**WORK TO DO**
Report each line of the records below that contains the string "Write", matching case.

>> start TASK DATA

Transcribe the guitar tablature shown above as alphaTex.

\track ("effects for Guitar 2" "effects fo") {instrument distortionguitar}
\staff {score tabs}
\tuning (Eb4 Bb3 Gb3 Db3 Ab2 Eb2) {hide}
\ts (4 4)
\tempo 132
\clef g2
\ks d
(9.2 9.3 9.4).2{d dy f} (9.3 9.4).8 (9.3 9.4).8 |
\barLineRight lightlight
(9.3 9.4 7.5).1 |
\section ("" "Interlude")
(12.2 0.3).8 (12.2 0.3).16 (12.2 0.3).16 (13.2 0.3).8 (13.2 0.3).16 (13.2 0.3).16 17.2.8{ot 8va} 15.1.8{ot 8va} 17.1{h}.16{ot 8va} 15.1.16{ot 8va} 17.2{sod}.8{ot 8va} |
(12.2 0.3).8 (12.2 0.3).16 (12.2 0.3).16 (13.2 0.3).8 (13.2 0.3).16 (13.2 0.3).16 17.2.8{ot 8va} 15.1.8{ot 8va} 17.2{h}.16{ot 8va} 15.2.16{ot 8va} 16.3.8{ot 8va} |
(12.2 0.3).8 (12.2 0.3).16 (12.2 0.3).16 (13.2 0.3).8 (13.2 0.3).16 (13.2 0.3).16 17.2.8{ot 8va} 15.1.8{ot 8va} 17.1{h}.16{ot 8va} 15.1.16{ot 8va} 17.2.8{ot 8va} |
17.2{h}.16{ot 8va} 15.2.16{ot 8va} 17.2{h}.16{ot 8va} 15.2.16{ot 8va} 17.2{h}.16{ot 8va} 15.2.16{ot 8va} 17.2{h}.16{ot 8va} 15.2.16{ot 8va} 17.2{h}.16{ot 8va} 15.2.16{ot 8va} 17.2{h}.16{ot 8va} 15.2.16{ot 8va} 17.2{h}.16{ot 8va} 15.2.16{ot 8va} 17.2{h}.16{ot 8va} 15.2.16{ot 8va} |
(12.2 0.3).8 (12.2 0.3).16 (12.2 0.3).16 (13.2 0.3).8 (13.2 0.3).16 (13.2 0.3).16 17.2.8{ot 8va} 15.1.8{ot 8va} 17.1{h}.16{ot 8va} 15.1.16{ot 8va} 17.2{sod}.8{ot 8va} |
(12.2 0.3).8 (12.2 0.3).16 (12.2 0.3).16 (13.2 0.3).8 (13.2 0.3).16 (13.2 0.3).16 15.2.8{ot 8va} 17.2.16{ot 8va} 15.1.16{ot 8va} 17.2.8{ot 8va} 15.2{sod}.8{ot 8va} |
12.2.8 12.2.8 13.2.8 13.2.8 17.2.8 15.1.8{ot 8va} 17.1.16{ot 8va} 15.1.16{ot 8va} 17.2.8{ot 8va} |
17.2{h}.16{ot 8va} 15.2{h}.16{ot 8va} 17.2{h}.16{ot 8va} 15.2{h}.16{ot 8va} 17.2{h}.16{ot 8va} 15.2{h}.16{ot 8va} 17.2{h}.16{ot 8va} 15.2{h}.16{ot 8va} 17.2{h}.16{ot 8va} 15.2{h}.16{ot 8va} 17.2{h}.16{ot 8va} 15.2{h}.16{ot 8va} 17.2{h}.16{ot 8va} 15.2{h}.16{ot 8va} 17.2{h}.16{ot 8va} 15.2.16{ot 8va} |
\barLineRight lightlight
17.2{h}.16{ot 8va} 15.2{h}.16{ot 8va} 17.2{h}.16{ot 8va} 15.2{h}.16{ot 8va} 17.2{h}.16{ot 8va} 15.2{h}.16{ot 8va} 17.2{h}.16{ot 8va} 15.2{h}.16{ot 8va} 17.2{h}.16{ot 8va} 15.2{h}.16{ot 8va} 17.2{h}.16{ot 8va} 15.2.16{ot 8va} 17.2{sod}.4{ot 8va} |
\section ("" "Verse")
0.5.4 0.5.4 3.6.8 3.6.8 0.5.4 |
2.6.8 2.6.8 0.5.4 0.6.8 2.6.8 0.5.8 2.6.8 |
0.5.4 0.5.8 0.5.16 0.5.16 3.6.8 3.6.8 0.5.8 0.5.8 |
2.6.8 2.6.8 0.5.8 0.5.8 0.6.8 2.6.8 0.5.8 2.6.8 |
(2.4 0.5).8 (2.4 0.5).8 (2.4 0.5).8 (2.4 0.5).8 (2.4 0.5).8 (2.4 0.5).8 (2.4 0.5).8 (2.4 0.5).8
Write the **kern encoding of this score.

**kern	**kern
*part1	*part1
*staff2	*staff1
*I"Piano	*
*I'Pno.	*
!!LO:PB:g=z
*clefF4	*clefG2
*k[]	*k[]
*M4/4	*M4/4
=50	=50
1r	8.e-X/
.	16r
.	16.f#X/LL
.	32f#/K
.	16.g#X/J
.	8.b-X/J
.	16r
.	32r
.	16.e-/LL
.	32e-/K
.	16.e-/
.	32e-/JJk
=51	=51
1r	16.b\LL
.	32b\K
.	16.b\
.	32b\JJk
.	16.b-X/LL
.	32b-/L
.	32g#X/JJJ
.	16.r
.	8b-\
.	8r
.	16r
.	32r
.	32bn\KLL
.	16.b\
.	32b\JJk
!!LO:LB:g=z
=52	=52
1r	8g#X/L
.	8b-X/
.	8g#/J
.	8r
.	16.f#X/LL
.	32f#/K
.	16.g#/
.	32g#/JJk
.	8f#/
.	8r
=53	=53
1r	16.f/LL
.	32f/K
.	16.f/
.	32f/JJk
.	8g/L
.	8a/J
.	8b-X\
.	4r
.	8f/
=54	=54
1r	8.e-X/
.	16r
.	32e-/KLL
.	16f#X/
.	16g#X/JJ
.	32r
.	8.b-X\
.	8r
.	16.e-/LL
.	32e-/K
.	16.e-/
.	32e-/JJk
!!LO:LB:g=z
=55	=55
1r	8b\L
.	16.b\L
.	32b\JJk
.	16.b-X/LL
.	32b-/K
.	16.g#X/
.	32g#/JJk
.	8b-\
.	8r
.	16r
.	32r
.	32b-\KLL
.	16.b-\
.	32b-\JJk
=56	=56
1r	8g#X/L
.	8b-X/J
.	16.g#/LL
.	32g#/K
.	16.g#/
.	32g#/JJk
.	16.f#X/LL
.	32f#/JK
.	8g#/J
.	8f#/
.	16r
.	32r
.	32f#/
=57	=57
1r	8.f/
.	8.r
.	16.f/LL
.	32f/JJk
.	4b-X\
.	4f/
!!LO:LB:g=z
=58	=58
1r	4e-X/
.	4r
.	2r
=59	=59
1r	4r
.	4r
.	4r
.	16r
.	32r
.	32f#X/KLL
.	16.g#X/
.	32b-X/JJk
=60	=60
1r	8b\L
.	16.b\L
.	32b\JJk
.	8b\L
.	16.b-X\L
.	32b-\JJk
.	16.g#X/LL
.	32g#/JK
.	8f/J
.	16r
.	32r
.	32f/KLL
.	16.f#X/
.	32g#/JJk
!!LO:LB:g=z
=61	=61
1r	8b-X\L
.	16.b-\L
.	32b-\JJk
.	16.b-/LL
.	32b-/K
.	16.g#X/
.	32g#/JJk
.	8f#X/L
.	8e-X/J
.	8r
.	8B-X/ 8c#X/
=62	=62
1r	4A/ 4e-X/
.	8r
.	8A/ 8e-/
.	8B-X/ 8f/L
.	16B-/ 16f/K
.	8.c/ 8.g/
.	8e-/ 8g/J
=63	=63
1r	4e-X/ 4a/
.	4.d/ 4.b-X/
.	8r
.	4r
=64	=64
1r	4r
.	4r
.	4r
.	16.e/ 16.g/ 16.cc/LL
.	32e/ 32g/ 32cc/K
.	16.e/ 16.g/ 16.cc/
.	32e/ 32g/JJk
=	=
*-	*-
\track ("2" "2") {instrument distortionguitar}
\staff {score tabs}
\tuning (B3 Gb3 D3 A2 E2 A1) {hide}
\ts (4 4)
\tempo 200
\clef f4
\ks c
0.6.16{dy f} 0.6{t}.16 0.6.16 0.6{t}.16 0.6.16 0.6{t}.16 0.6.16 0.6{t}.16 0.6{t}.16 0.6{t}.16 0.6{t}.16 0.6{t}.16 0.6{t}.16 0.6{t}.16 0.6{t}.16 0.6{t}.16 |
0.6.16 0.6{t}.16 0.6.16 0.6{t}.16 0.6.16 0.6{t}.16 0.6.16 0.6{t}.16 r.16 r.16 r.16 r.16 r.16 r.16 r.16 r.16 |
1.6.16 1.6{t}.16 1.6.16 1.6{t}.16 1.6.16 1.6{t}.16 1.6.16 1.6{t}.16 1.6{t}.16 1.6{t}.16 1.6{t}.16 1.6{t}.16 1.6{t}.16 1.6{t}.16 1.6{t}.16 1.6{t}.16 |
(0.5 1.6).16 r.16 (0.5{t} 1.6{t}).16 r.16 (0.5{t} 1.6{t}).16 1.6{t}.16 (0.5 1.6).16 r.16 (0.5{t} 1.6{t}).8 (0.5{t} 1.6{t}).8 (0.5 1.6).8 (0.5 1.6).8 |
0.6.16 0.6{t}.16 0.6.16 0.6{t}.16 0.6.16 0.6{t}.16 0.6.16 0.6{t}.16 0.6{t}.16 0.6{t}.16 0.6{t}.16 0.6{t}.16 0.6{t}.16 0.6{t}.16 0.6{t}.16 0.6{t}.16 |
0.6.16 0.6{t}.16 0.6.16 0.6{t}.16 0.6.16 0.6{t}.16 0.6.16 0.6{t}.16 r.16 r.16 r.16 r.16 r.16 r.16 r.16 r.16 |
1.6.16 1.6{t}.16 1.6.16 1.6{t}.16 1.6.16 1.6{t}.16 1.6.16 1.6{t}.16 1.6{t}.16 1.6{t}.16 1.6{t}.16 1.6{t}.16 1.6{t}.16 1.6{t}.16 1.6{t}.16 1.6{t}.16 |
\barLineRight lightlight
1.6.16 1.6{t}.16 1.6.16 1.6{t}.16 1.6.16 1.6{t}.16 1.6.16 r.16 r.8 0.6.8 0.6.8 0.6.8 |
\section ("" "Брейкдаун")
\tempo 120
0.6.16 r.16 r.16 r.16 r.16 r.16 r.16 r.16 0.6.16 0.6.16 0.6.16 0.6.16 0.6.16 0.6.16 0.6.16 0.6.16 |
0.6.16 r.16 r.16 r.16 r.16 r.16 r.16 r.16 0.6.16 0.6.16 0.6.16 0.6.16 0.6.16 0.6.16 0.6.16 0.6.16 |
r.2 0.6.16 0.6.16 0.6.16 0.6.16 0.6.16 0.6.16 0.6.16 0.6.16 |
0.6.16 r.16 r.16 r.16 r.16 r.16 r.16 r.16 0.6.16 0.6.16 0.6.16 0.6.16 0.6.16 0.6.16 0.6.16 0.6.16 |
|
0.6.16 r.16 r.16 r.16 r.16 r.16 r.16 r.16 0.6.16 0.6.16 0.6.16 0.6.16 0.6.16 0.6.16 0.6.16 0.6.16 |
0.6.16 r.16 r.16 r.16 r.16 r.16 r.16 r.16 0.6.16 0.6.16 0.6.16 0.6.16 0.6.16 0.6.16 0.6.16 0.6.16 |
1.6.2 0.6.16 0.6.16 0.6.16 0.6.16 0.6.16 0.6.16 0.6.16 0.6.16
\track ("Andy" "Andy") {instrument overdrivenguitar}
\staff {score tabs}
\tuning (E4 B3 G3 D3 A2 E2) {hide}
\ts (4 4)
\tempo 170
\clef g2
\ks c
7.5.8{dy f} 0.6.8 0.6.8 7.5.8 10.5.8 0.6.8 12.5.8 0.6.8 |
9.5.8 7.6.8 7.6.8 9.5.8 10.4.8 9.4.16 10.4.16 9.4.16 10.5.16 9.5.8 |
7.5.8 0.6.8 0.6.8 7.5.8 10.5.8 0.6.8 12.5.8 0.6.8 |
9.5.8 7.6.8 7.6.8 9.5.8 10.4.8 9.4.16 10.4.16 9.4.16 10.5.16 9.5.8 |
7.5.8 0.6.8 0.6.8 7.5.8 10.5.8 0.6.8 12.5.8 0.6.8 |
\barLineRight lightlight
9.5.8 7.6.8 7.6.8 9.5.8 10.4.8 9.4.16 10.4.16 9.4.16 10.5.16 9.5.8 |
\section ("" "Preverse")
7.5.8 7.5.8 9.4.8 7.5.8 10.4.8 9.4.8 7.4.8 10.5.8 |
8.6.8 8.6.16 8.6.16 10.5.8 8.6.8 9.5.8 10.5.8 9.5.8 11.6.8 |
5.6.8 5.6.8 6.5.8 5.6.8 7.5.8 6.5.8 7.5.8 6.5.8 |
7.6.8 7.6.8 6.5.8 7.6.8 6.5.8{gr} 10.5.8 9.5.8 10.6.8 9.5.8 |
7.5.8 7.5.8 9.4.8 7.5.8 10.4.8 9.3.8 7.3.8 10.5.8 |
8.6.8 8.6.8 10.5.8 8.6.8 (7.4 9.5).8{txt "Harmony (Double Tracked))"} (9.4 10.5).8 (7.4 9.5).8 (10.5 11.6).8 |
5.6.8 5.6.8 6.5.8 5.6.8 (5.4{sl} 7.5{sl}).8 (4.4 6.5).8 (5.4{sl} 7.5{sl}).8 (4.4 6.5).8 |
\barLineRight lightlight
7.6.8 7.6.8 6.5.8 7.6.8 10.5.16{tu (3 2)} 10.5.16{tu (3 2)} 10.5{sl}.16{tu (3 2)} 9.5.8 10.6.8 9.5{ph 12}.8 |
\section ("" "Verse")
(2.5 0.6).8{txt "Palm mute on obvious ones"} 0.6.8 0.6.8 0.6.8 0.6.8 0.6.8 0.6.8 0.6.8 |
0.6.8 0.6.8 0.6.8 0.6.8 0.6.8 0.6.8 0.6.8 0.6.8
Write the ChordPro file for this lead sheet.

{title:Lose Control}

>> end TASK DATA

**TASK OUTPUT**
Write the **kern encoding of this score.
Write the ChordPro file for this lead sheet.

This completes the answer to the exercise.